◆ WORK INSTRUCTION A ◆
Copy the passage of the vehicle sideslip article from "Appl. Sci. 2026, 16(9), 4230;" up to and including "Section Mechanical Engineering)".

Appl. Sci. 2026, 16(9), 4230; https://doi.org/10.3390/app16094230
Submission received: 26 March 2026 / Revised: 16 April 2026 / Accepted: 18 April 2026 / Published: 26 April 2026
(This article belongs to the Section Mechanical Engineering)

Abstract

Accurate estimation of vehicle sideslip angle and lateral velocity is essential for the stability control of Advanced Driver Assistance Systems (ADASs). Traditional physics-based observers often exhibit dynamic response distortions under stability-limit conditions due to unmodeled tire relaxation effects, while data-driven methods lack physical interpretability. This paper proposes a Physics-Driven Hybrid Estimation Framework (PD-HEF) to bridge this gap. First, a nonlinear nominal model is constructed as a physical skeleton, and dynamic residual equations are derived to define learning targets. Second, a Spatio-Temporal Feature Coupled Residual Network is designed to capture time-domain phase lag and compensate for spatial nonlinear deviations. Furthermore, a hybrid unscented Kalman filter is developed to inject predicted residuals into the sigma-point evolution. A Dual-Layer Adaptive Mechanism is also introduced to regulate trust weights based on innovation statistics. Joint simulations demonstrate that the proposed framework reduces the root mean square error by over 60% compared to traditional observers while satisfying real-time constraints.

1. Introduction

As the automotive industry accelerates its evolution towards CASE (Connected, Autonomous, Shared, Electric), various active safety systems (such as Electronic Stability Control, ESC) and high-level autonomous driving functions (such as Model Predictive Control for trajectory tracking) have placed unprecedented demands on the perception accuracy of vehicle chassis dynamic states [1,2,3]. Among numerous state variables, the vehicle sideslip angle ( β ) and lateral velocity ( v y ) directly determine the lateral stability boundaries and handling limits of the vehicle. However, due to cost constraints in mass-produced passenger vehicles, high-precision optical sensors or dual-antenna differential GNSS/INS systems capable of directly measuring these states are difficult to deploy on a large scale [4,5]. Existing onboard sensors primarily provide information such as wheel speed, yaw rate, and acceleration [6]. Furthermore, these sensors are susceptible to noise pollution and zero-point drift in harsh operating environments [7,8]. Therefore, achieving high-precision, robust Virtual Sensing via observer technology based on low-cost onboard sensors has become a core challenge in the field of intelligent vehicle dynamics control.

◆ WORK INSTRUCTION B ◆
List every line in the records below that contains the word "Connect".

◆ DATA RECORDS ◆
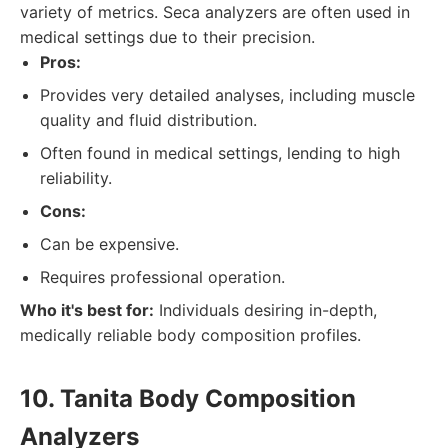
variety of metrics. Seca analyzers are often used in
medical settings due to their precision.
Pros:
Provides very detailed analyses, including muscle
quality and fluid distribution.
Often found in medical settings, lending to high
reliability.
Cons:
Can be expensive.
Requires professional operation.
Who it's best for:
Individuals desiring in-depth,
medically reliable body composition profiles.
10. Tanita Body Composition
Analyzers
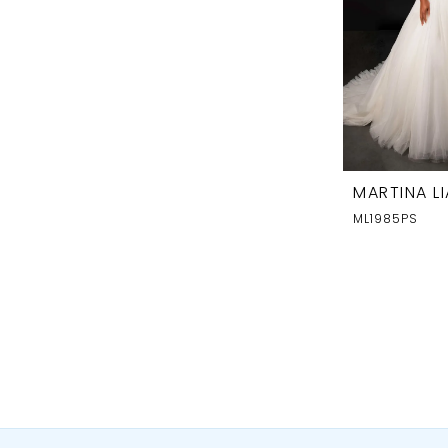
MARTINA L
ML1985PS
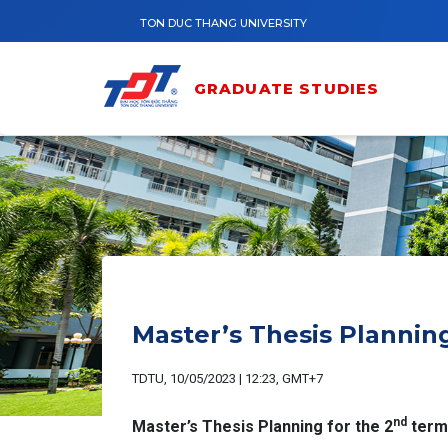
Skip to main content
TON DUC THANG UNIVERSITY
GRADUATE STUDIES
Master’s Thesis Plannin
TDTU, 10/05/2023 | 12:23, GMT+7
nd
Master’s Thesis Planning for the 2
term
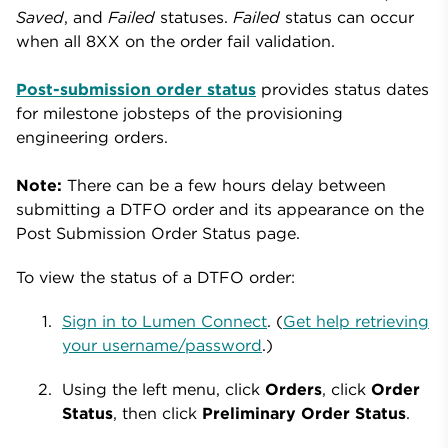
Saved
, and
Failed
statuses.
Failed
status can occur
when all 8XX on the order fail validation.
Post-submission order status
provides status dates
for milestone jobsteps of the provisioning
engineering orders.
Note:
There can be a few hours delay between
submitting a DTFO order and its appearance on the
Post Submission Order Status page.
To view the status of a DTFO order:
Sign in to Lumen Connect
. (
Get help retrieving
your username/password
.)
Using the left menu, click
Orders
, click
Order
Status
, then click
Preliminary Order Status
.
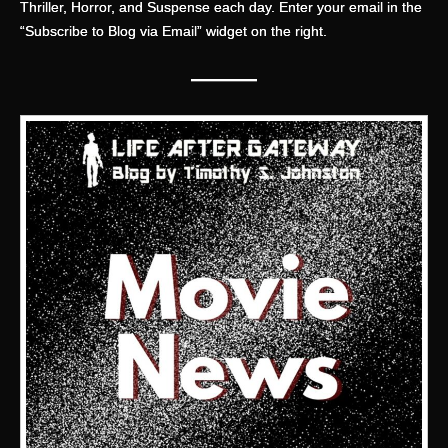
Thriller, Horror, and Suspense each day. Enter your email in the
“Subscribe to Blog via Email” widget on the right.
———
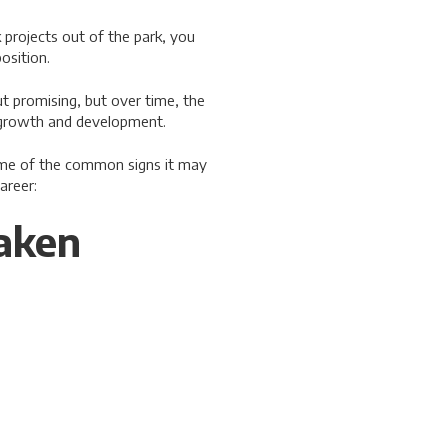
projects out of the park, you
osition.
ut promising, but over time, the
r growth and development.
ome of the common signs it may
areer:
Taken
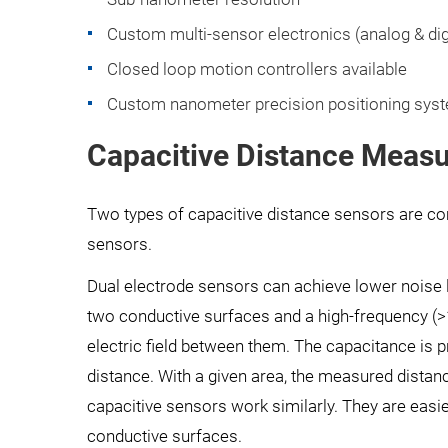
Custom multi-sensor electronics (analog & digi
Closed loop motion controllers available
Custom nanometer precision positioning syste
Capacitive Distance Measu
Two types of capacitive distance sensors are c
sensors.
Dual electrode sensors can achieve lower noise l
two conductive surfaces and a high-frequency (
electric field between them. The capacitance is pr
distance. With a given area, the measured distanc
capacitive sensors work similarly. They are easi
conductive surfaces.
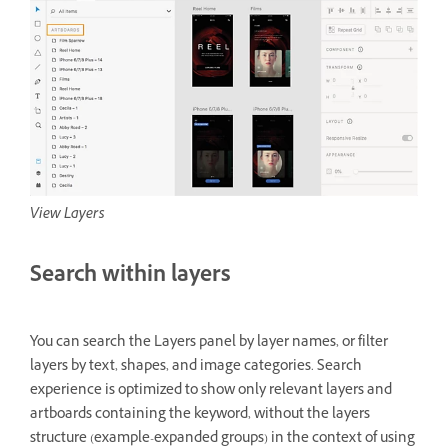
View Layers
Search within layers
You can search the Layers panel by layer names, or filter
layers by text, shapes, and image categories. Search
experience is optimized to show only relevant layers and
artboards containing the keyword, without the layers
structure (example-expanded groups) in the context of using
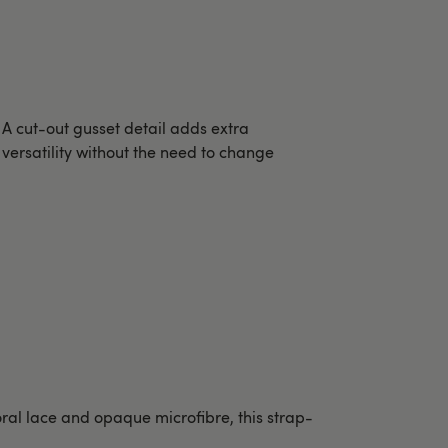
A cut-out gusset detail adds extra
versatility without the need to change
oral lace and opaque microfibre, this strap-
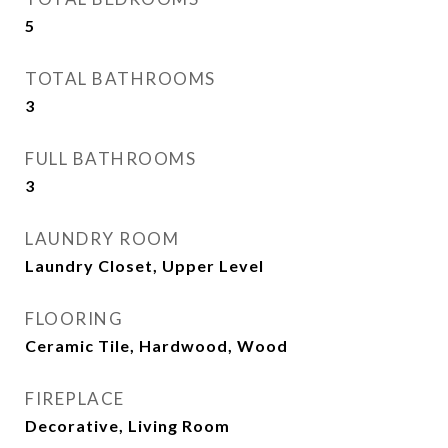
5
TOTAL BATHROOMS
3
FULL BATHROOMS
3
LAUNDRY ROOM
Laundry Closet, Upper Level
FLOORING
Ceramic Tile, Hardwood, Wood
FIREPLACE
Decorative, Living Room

...

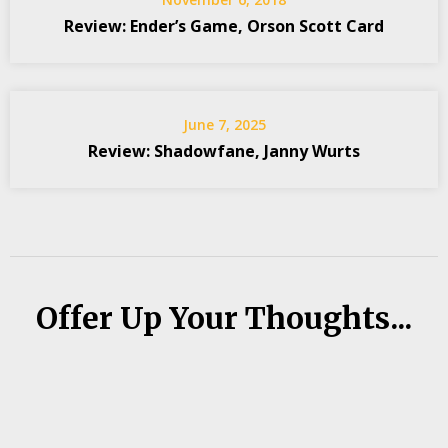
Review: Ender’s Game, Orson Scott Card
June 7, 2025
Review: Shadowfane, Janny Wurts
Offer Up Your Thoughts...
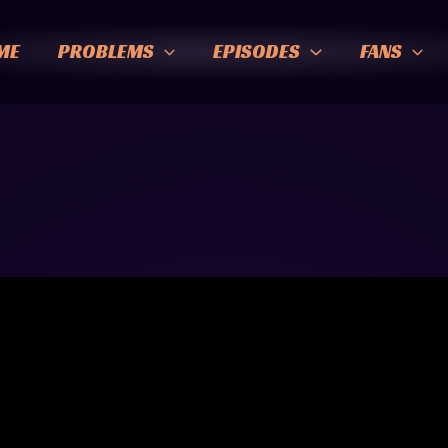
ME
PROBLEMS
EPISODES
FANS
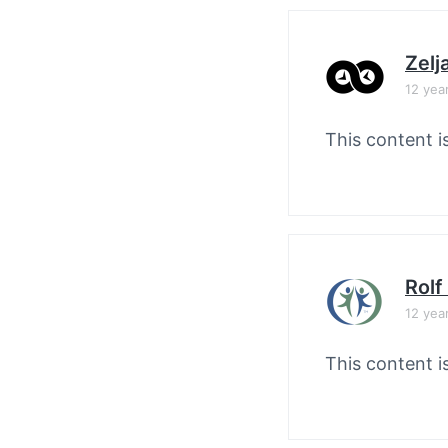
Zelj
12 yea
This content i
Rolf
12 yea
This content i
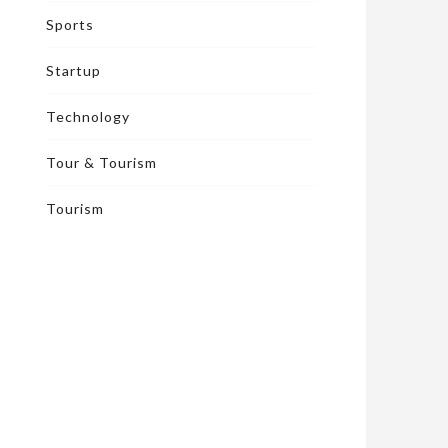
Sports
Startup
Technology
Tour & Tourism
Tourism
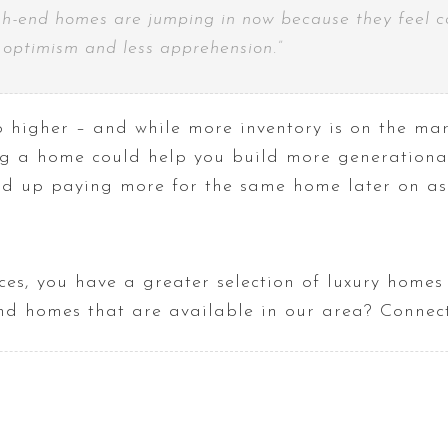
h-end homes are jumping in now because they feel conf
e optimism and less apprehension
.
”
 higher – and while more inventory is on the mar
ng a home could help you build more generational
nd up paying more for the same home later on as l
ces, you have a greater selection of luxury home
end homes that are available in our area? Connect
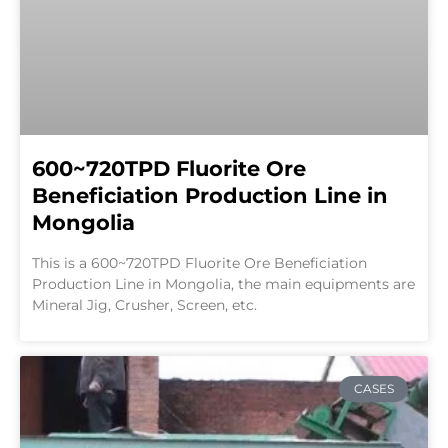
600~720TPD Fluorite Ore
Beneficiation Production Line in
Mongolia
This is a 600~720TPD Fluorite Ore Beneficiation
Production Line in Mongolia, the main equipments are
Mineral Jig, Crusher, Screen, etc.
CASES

◆ RESPONSE AREA A ◆
Appl. Sci. 2026, 16(9), 4230; https://doi.org/10.3390/app16094230
Submission received: 26 March 2026 / Revised: 16 April 2026 / Accepted: 18 April 2026 / Published: 26 April 2026
(This article belongs to the Section Mechanical Engineering)

◆ RESPONSE AREA B ◆
Sign in to Lumen Connect
end homes that are available in our area? Connect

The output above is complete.